Inviato da Flavia Scarano il Mer, 22/10/2014 - 11:06

"La più grande vittoria dell'Italia in Europa è quella di aver proposto e per alcuni versi imposto un piano di investimenti da 300 miliardi di euro. E' il primo segno di attenzione non solo all'austerità e al rigore ma anche alla crescita e agli investimenti. Siamo in una fase di transizione". Così il presidente del Consiglio, Matteo Renzi, che ha riferito oggi al Senato alla vigilia della due giorni di Consiglio europeo a Bruxelles. "Domani si terrà l'ultimo Consiglio europeo guidato da Van Rompuy cui parteciperà, come presidente Barroso, dopo dieci anni. Credo sia un passaggio rilevante", ha voluto rimarcare Renzi. "L'Europa volta pagina nella guida delle sue istituzioni".
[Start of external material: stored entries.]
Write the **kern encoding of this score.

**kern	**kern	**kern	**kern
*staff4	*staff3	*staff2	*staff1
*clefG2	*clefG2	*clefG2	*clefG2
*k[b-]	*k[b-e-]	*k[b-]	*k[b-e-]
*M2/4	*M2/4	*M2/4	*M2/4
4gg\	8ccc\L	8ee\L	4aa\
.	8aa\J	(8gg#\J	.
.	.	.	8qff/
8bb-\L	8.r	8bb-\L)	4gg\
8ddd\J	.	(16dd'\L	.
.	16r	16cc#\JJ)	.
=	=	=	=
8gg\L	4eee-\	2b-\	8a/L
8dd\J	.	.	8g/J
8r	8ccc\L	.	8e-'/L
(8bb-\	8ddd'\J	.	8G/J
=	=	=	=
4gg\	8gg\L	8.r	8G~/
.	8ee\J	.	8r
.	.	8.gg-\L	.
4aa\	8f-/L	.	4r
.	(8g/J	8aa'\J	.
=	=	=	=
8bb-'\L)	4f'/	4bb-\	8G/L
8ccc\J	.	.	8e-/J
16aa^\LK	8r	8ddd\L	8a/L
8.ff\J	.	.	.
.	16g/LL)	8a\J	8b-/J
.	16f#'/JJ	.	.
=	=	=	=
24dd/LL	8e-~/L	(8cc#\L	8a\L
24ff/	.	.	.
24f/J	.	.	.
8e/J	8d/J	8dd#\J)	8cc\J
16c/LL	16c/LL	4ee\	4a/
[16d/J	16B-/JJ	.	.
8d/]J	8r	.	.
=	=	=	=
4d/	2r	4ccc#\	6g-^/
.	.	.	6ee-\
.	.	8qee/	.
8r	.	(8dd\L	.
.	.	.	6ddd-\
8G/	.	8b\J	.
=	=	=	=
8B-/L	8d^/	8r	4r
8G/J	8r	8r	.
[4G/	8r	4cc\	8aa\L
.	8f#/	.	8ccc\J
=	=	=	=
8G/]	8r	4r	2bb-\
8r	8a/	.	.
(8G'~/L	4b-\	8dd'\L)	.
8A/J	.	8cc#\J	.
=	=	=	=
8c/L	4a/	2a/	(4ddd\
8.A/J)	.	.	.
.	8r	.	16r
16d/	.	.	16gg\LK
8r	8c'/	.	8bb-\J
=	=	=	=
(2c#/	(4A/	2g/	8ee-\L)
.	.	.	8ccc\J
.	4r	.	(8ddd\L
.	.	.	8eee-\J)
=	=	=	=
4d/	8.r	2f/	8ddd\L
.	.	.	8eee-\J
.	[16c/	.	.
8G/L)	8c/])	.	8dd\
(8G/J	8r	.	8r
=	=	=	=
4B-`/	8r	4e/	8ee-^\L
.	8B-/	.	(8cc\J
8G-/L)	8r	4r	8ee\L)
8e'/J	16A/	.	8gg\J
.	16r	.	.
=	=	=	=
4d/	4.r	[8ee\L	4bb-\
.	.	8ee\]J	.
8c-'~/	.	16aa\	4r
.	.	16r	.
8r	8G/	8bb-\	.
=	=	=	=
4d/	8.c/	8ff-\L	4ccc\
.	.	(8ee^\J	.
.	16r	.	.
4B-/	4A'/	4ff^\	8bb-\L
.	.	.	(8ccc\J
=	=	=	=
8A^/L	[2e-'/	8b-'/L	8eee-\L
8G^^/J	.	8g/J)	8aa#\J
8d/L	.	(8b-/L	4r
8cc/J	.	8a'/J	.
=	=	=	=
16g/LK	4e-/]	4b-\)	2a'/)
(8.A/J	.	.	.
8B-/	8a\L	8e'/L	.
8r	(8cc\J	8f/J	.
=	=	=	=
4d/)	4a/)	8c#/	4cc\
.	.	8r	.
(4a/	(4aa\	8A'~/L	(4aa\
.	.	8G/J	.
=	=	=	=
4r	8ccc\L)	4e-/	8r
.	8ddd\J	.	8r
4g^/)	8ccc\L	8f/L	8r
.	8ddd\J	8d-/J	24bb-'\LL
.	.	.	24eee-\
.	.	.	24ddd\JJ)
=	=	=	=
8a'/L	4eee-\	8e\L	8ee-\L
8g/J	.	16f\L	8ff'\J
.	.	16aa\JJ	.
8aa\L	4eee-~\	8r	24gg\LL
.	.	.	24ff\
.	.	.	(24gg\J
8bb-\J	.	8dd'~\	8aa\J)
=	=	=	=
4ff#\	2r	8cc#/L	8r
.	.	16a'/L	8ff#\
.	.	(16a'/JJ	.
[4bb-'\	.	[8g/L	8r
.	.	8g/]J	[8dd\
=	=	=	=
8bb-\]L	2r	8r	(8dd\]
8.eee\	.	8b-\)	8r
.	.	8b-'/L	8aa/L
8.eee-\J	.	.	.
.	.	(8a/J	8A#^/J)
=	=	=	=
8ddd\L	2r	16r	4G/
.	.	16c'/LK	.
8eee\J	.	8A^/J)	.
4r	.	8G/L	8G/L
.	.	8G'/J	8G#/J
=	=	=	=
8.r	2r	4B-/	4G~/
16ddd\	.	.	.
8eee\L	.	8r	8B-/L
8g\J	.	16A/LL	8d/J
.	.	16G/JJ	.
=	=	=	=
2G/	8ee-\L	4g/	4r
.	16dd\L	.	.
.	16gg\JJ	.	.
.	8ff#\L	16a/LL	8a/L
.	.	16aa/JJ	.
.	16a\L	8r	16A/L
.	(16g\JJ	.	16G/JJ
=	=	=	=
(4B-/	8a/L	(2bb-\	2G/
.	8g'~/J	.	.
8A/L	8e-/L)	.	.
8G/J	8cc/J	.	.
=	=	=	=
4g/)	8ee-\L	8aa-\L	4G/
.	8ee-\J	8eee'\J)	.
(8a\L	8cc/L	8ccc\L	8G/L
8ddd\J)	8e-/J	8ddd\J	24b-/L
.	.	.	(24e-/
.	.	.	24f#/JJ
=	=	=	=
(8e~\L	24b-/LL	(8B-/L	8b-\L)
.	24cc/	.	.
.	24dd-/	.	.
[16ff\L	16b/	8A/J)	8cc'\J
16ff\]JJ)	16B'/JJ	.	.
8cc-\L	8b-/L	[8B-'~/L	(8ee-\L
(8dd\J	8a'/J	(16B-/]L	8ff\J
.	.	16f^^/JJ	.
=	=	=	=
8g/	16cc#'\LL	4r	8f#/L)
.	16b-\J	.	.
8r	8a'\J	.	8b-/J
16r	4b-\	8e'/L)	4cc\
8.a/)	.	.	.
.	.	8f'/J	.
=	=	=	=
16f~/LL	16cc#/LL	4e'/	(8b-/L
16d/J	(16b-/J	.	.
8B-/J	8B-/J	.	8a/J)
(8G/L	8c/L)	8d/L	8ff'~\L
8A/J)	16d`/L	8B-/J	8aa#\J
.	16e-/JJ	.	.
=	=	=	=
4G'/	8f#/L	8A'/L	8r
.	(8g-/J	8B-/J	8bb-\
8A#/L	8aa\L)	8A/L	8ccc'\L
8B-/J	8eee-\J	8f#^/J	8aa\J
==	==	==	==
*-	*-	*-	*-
"Vorrei che le nuove istituzioni europee mostrassero un po' più di coraggio e l'orgoglio di appartenere a questa Comunità" che è l'Europa, ha aggiunto il premier, sottolineando che la Ue sta cambiando le sue istituzioni e bisogna "cogliere questa occasione" perché "noi non siamo gli osservati speciali" ma un Paese che fa le riforme. "Il clima della comunità economica internazionale sta rapidamente cambiando" e "il vertice del G20 metterà al centro la parola crescita", ha proseguito Renzi. "Io trovo che non sia più rinviabile" una discussione "su come l'Europa vuole puntare ad uscire dai margini stretti del solo rigore per puntare ad una strategia di crescita. Non c'è solo un problema italiano, ma dell'intera area dell'Euro, che è oggi la cenerentola dello sviluppo mondiale". "Del resto, il fondo monetario internazionale ha evidenziato come il focus sulla crescita sia assolutamente prioritario".

Renzi ha invitato tutti "a fare un salto di qualità nella discussione europea: viviamo una sorta di subalternità culturale. Basta una mezza dichiarazione dell'aiutante del portavoce del sottosegretario della Commissione, per avere i titoloni 'L'Europa, intima, avverte, minaccia'". "Questo perché - ha proseguito il primo ministro - l'istituzione europea è vista come altro da noi. Ciò che viene dalle istituzioni europee è di per sé elemento ostile e ostativo rispetto alle prospettive italiane" mentre "l'Ue è casa nostra e dobbiamo starci in un altro modo". 

Nel frattempo oggi Jean-Claude Juncker, presidente della nuova commissione europea, ha annunciato che il piano di investimento da 300 milioni di euro sarà presentato al Consiglio europeo prima di Natale e non entro fine gennaio. Juncker ha inoltre precisato che "le regole di stabilità non si cambiano" ma "con i margini di flessibilità consentiti dai trattati". Lo dice Jean Claude Juncker aggiungendo che "non ci saranno svolte epocali" e che "la disciplina di bilancio, con la flessibilità e le riforme strutturali" sono necessari per "ridare slancio" all'economia europea.